PROBLEM STATEMENT
Leaving the pictures aside, repeat every line below exactly.

DATA SECTION
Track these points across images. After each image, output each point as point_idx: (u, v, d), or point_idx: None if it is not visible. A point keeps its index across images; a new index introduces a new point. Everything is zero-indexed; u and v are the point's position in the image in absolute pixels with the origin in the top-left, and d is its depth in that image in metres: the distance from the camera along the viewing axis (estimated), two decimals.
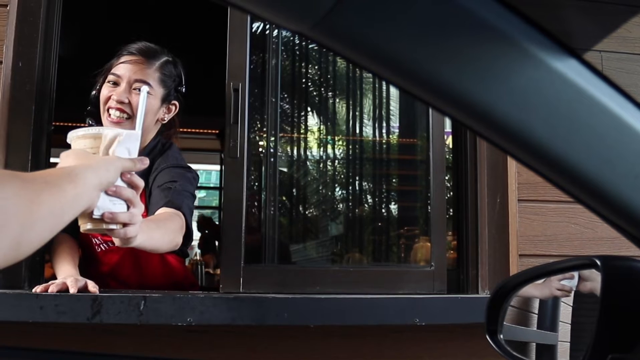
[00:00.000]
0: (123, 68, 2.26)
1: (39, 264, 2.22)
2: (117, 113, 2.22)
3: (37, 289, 1.97)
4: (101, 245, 2.32)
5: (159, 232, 1.82)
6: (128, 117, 2.22)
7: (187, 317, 2.00)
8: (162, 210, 2.05)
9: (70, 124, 4.80)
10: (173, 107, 2.37)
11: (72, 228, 2.25)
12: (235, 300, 2.08)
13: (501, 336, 1.21)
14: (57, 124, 2.37)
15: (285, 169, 3.10)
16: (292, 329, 2.21)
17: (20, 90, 2.16)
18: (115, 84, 2.25)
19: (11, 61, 2.16)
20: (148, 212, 2.11)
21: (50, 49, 2.26)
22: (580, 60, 0.70)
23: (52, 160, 2.34)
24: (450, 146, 2.85)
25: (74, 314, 1.95)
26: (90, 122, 2.36)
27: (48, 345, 2.06)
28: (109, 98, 2.23)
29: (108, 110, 2.23)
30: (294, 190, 3.14)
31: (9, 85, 2.15)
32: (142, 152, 2.28)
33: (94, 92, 2.34)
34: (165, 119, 2.37)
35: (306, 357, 2.27)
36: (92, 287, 2.00)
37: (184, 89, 2.42)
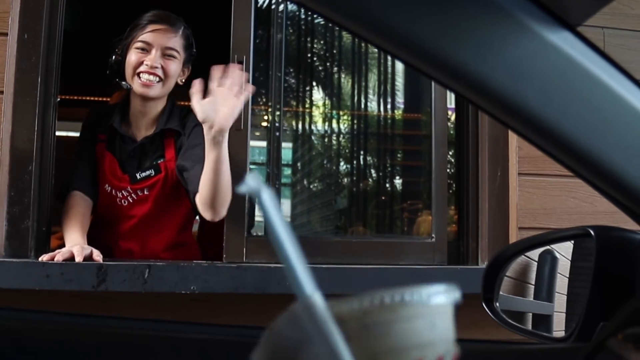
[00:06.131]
0: (152, 36, 2.36)
1: (45, 234, 2.25)
2: (150, 77, 2.33)
3: (44, 257, 2.02)
4: (128, 198, 2.40)
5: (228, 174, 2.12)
6: (159, 80, 2.35)
7: (190, 285, 2.04)
8: None
9: (76, 97, 4.82)
10: (186, 70, 2.48)
11: (91, 187, 2.39)
12: (238, 269, 2.11)
13: (497, 304, 1.24)
14: (63, 97, 2.40)
15: (290, 143, 3.12)
16: (294, 298, 2.23)
17: (26, 62, 2.18)
18: (145, 50, 2.36)
19: (17, 34, 2.17)
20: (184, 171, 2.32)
21: (56, 21, 2.28)
22: (574, 32, 0.71)
23: (58, 133, 2.37)
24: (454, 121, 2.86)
25: (79, 282, 1.99)
26: (124, 84, 2.48)
27: None
28: (140, 63, 2.34)
29: (138, 75, 2.34)
30: (299, 164, 3.16)
31: (14, 58, 2.16)
32: (162, 113, 2.44)
33: (113, 58, 2.46)
34: (181, 82, 2.48)
35: None
36: (97, 255, 2.06)
37: (194, 52, 2.52)
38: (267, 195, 0.50)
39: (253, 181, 0.49)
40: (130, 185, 2.39)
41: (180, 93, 2.52)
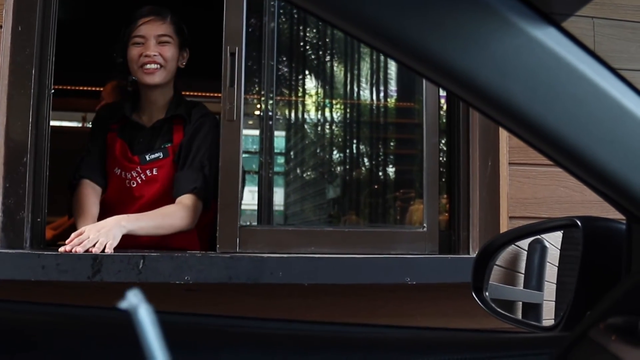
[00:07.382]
0: (144, 29, 2.53)
1: (40, 225, 2.26)
2: (152, 65, 2.50)
3: (78, 248, 2.04)
4: (137, 179, 2.53)
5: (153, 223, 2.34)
6: (160, 66, 2.52)
7: (184, 275, 2.06)
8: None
9: (70, 87, 4.82)
10: (185, 54, 2.64)
11: (99, 175, 2.52)
12: (232, 259, 2.12)
13: (486, 293, 1.24)
14: (58, 87, 2.42)
15: (283, 132, 3.12)
16: (287, 288, 2.25)
17: (20, 54, 2.18)
18: (141, 43, 2.52)
19: (11, 25, 2.17)
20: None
21: (50, 12, 2.28)
22: (559, 28, 0.72)
23: (53, 123, 2.38)
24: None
25: (75, 273, 2.00)
26: (130, 78, 2.63)
27: None
28: (140, 56, 2.51)
29: (142, 67, 2.51)
30: (292, 152, 3.16)
31: (9, 50, 2.17)
32: (171, 101, 2.60)
33: (120, 60, 2.61)
34: (182, 65, 2.64)
35: (300, 315, 2.31)
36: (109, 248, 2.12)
37: (187, 35, 2.66)
38: (144, 312, 0.50)
39: (133, 298, 0.50)
40: (140, 165, 2.53)
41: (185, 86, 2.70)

FINISHED TASK
Track these points across images. After each image, output each point as point_idx: (u, v, d), or point_idx: None if it is not visible. A point keeps its index across images; a new index introduces a new point. Everything is zero-indexed; u and v are the point's position in the image in absolute pixels with the origin in the top-left, and d is its depth in that image in metres: the distance from the camera along the viewing axis (estimated), two decimals.
[00:00.000]
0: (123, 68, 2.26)
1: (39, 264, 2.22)
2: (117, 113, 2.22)
3: (37, 289, 1.97)
4: (101, 245, 2.32)
5: (159, 232, 1.82)
6: (128, 117, 2.22)
7: (187, 317, 2.00)
8: (162, 210, 2.05)
9: (70, 124, 4.80)
10: (173, 107, 2.37)
11: (72, 228, 2.25)
12: (235, 300, 2.08)
13: (501, 336, 1.21)
14: (57, 124, 2.37)
15: (285, 169, 3.10)
16: (292, 329, 2.21)
17: (20, 90, 2.16)
18: (115, 84, 2.25)
19: (11, 61, 2.16)
20: (148, 212, 2.11)
21: (50, 49, 2.26)
22: (580, 60, 0.70)
23: (52, 160, 2.34)
24: (450, 146, 2.85)
25: (74, 314, 1.95)
26: (90, 122, 2.36)
27: (48, 345, 2.06)
28: (109, 98, 2.23)
29: (108, 110, 2.23)
30: (294, 190, 3.14)
31: (9, 85, 2.15)
32: (142, 152, 2.28)
33: (94, 92, 2.34)
34: (165, 119, 2.37)
35: (306, 357, 2.27)
36: (92, 287, 2.00)
37: (184, 89, 2.42)
[00:06.131]
0: (152, 36, 2.36)
1: (45, 234, 2.25)
2: (150, 77, 2.33)
3: (44, 257, 2.02)
4: (128, 198, 2.40)
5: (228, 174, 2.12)
6: (159, 80, 2.35)
7: (190, 285, 2.04)
8: None
9: (76, 97, 4.82)
10: (186, 70, 2.48)
11: (91, 187, 2.39)
12: (238, 269, 2.11)
13: (497, 304, 1.24)
14: (63, 97, 2.40)
15: (290, 143, 3.12)
16: (294, 298, 2.23)
17: (26, 62, 2.18)
18: (145, 50, 2.36)
19: (17, 34, 2.17)
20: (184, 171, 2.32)
21: (56, 21, 2.28)
22: (574, 32, 0.71)
23: (58, 133, 2.37)
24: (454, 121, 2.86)
25: (79, 282, 1.99)
26: (124, 84, 2.48)
27: None
28: (140, 63, 2.34)
29: (138, 75, 2.34)
30: (299, 164, 3.16)
31: (14, 58, 2.16)
32: (162, 113, 2.44)
33: (113, 58, 2.46)
34: (181, 82, 2.48)
35: None
36: (97, 255, 2.06)
37: (194, 52, 2.52)
38: (267, 195, 0.50)
39: (253, 181, 0.49)
40: (130, 185, 2.39)
41: (180, 93, 2.52)
[00:07.382]
0: (144, 29, 2.53)
1: (40, 225, 2.26)
2: (152, 65, 2.50)
3: (78, 248, 2.04)
4: (137, 179, 2.53)
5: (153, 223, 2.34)
6: (160, 66, 2.52)
7: (184, 275, 2.06)
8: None
9: (70, 87, 4.82)
10: (185, 54, 2.64)
11: (99, 175, 2.52)
12: (232, 259, 2.12)
13: (486, 293, 1.24)
14: (58, 87, 2.42)
15: (283, 132, 3.12)
16: (287, 288, 2.25)
17: (20, 54, 2.18)
18: (141, 43, 2.52)
19: (11, 25, 2.17)
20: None
21: (50, 12, 2.28)
22: (559, 28, 0.72)
23: (53, 123, 2.38)
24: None
25: (75, 273, 2.00)
26: (130, 78, 2.63)
27: None
28: (140, 56, 2.51)
29: (142, 67, 2.51)
30: (292, 152, 3.16)
31: (9, 50, 2.17)
32: (171, 101, 2.60)
33: (120, 60, 2.61)
34: (182, 65, 2.64)
35: (300, 315, 2.31)
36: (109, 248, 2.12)
37: (187, 35, 2.66)
38: (144, 312, 0.50)
39: (133, 298, 0.50)
40: (140, 165, 2.53)
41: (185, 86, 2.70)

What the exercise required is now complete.